The most common pancreatic disease requiring pharmacologic therapy is diabetes mellitus, a deficiency of insulin production or effect. Diabetes is treated with several parenteral formulations of insulin and oral or parenteral noninsulin antidiabetic agents. Glucagon, a hormone that affects the liver, cardiovascular system, and gastrointestinal tract, can be used to treat severe hypoglycemia.
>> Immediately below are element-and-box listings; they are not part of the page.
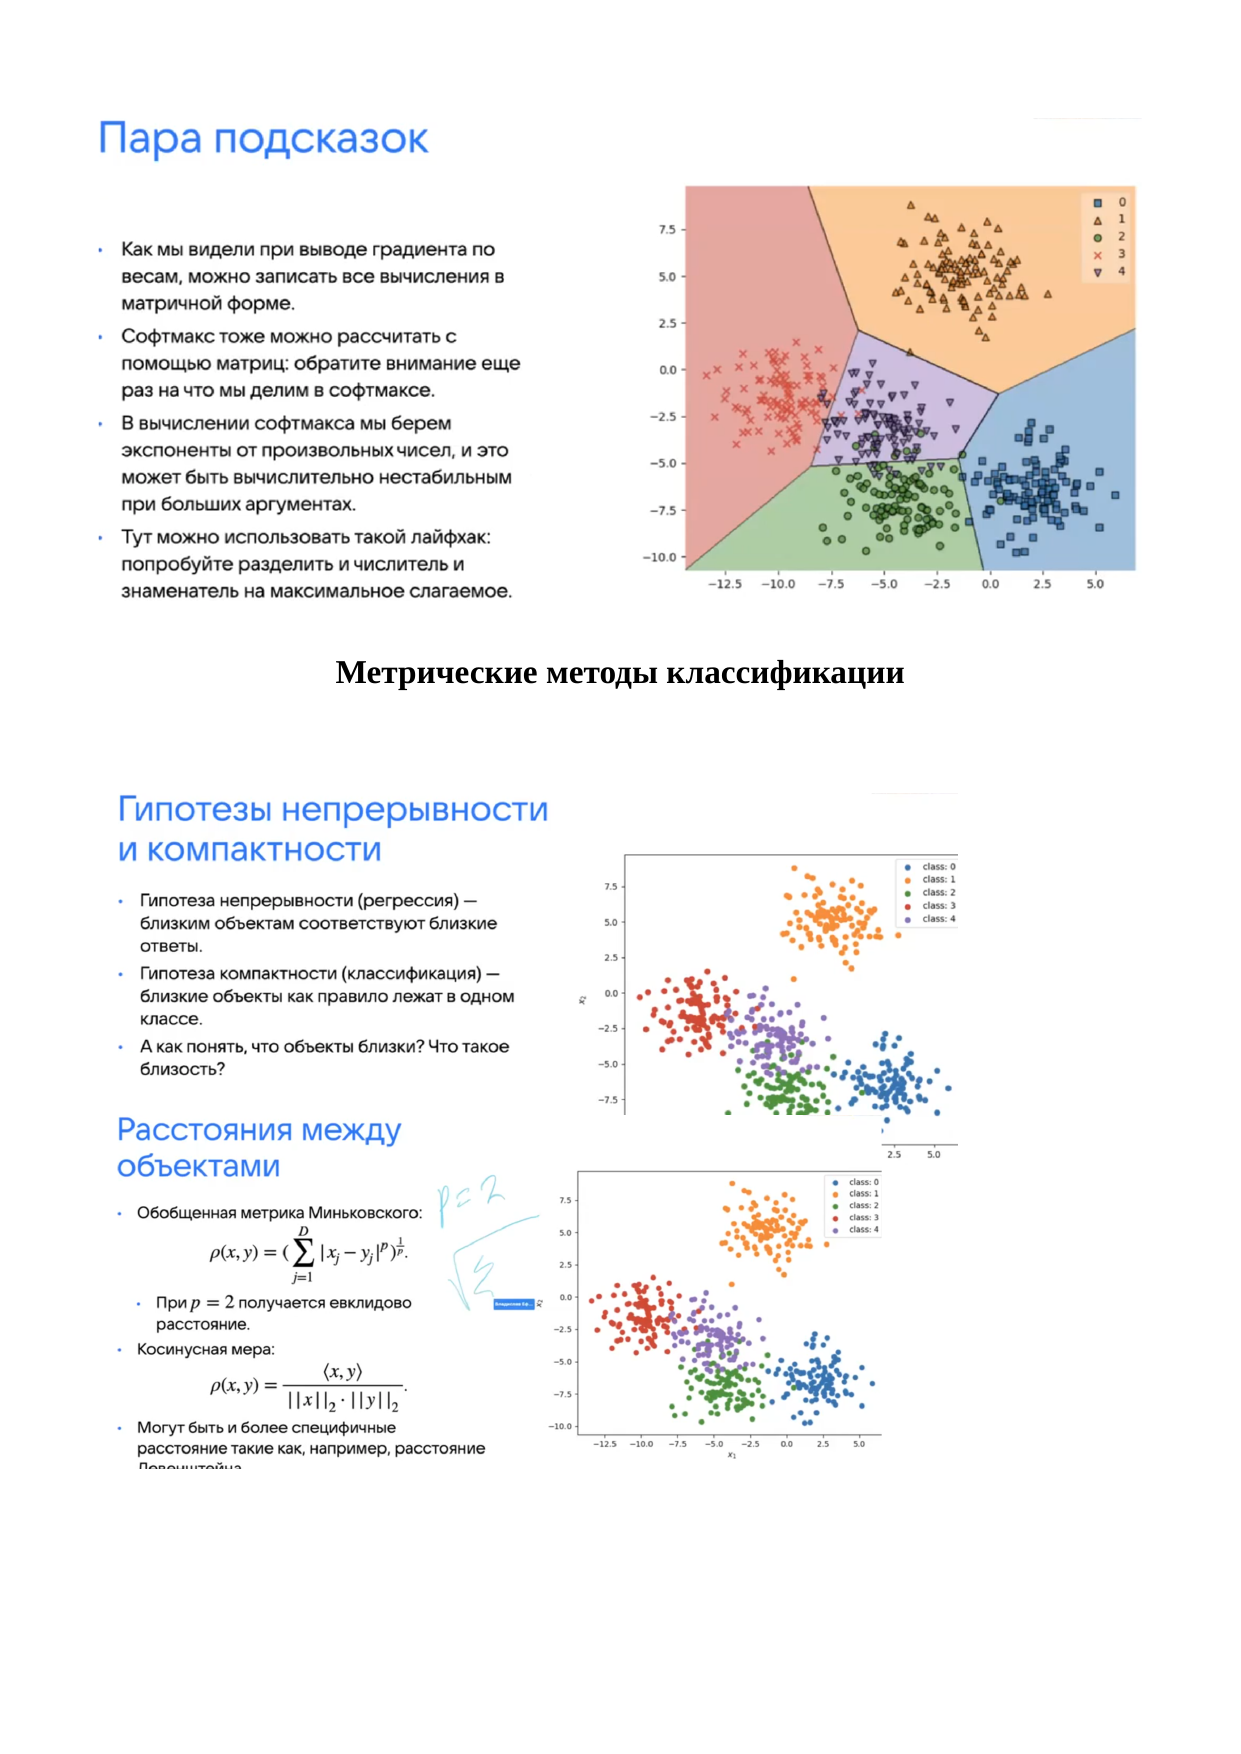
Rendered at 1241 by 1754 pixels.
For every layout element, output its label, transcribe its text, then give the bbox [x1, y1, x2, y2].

text Метрические методы классификации [118, 652, 1122, 691]
picture [98, 118, 1142, 601]
picture [117, 793, 958, 1469]
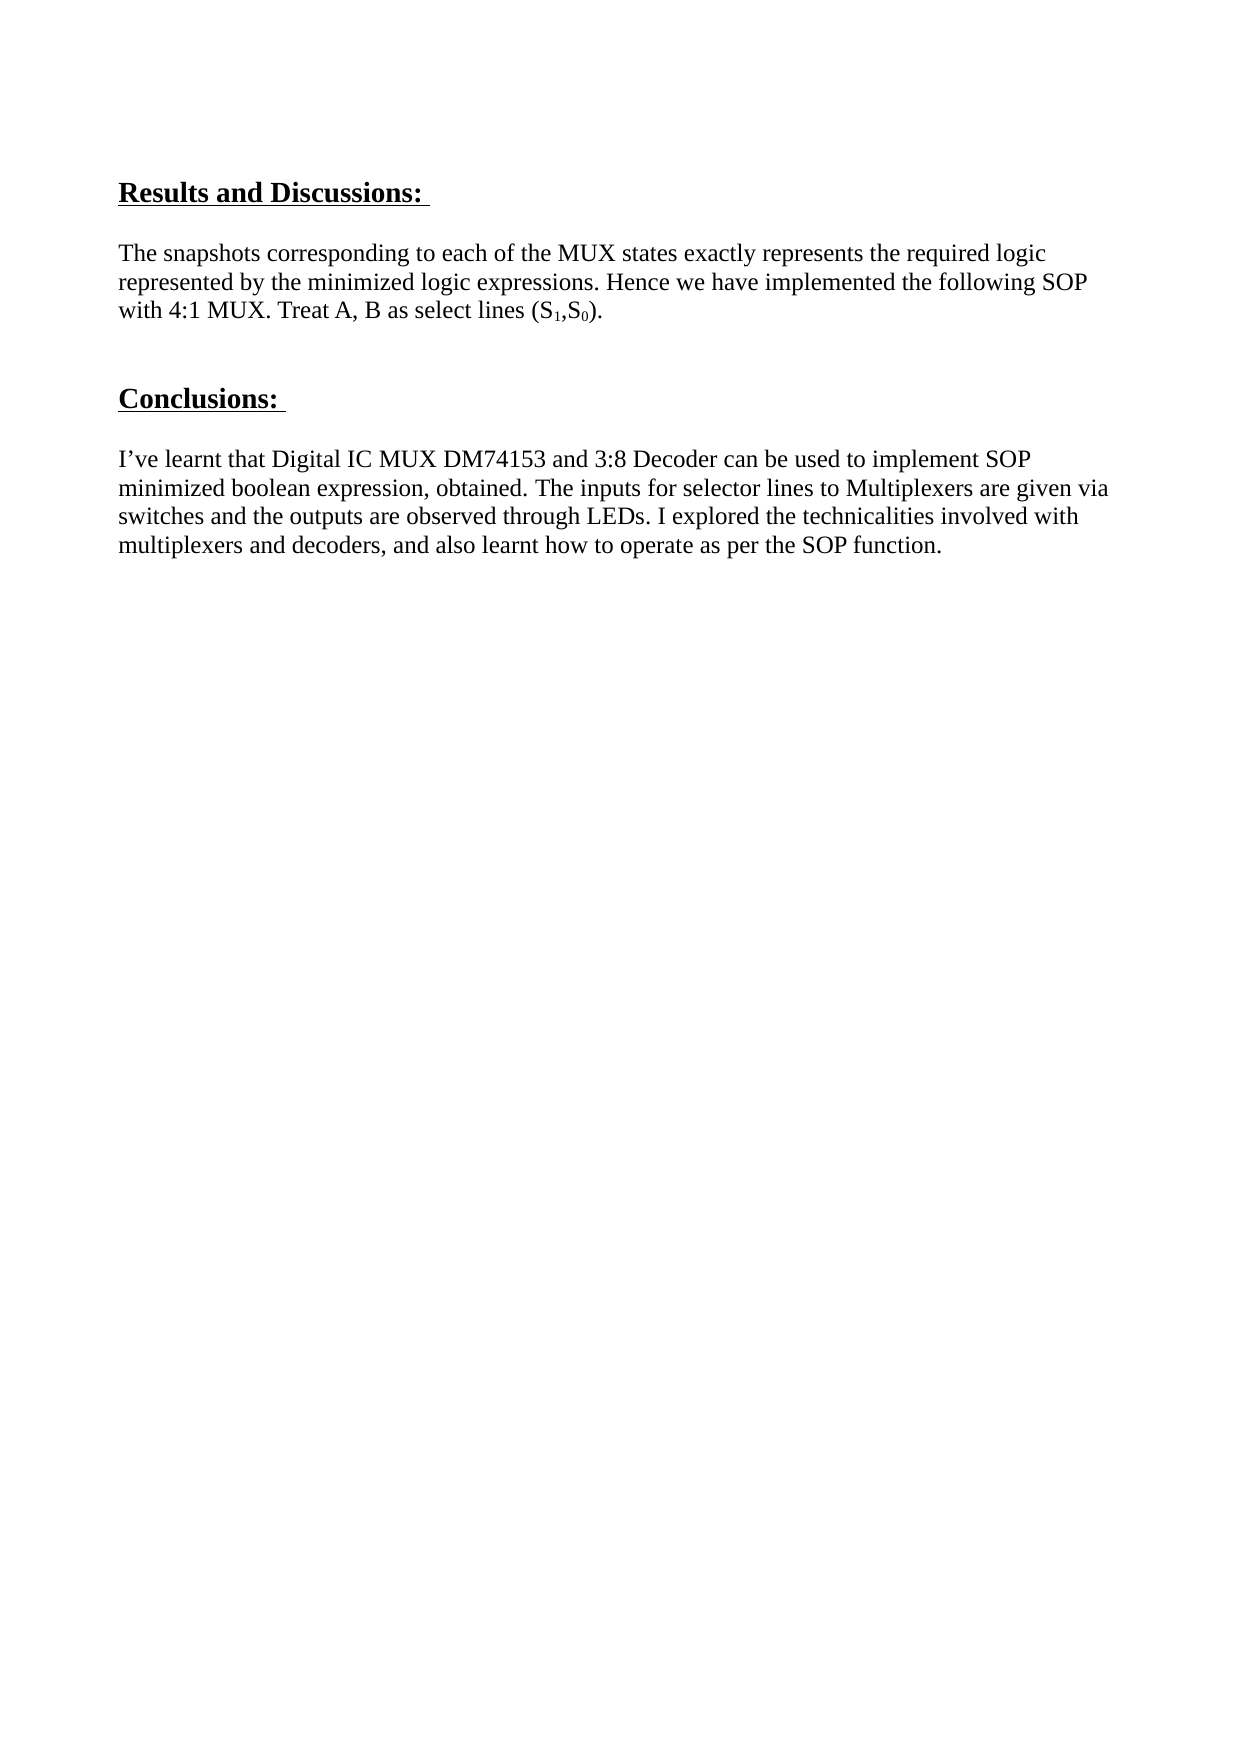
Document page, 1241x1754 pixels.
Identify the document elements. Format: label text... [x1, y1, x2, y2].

text The snapshots corresponding to each of the MUX states exactly represents the required logic represented by the minimized logic expressions. Hence we have implemented the following SOP with 4:1 MUX. Treat A, B as select lines (S1,S0). [118, 238, 1122, 324]
text Results and Discussions: [118, 176, 1122, 209]
text I’ve learnt that Digital IC MUX DM74153 and 3:8 Decoder can be used to implement SOP minimized boolean expression, obtained. The inputs for selector lines to Multiplexers are given via switches and the outputs are observed through LEDs. I explored the technicalities involved with multiplexers and decoders, and also learnt how to operate as per the SOP function. [118, 444, 1122, 559]
text Conclusions: [118, 382, 1122, 415]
Diabetes mellitus is classified into four categories: type 1, type 2, other, and gestational diabetes mellitus. Here, we focus on type 1 and type 2. Type 1 diabetes usually has its onset during childhood and results from autoimmune destruction of pancreatic B cells. Type 2 diabetes is a progressive disorder characterized by increasing insulin resistance and diminishing insulin secretory capacity. Type 2 diabetes is frequently associated with obesity and is much more common than type 1 diabetes. Although type 2 diabetes usually has its onset in adulthood, the incidence in children and adolescents is rising dramatically, in parallel with the increase in obesity in children and adolescents.
High-Yield Terms to Learn
|Alpha-glucosidase ||An enzyme in the gastrointestinal tract that converts complex starches and oligosaccharides to monosaccharides; inhibited by acarbose and miglitol |
|Beta (B) cells in the islets of Langerhans ||Insulin-producing cells in the endocrine pancreas |
|Hypoglycemia ||Dangerously lowered serum glucose concentration; a toxic effect of high insulin concentrations and the secretagogue class of oral antidiabetic drugs |
|Lactic acidosis ||Acidemia due to excess serum lactic acid; can result from excess production or decreased metabolism of lactic acid |
|Type 1 diabetes mellitus ||A form of chronic hyperglycemia caused by immunologic destruction of pancreatic beta cells |
|Type 2 diabetes mellitus ||A form of chronic hyperglycemia initially caused by resistance to insulin; often progresses to insulin deficiency |
The clinical history and course of these 2 forms differ considerably, but treatment in both cases requires careful attention to diet, fasting and postprandial blood glucose concentrations, and serum concentrations of hemoglobin A1c, a glycosylated hemoglobin that serves as a marker of glycemia. Type 1 diabetes requires treatment with insulin. The early stages of type 2 diabetes usually can be controlled with noninsulin antidiabetic drugs. However, patients in the later stages of type 2 diabetes often require the addition of insulin to their drug regimen.
Insulin is synthesized as the prohormone proinsulin, an 86-amino-acid single-chain polypeptide. Cleavage of proinsulin and cross-linking result in the 2-chain 51-peptide insulin molecule and a 31-amino-acid residual C-peptide. Neither proinsulin nor C-peptide appears to have any physiologic actions.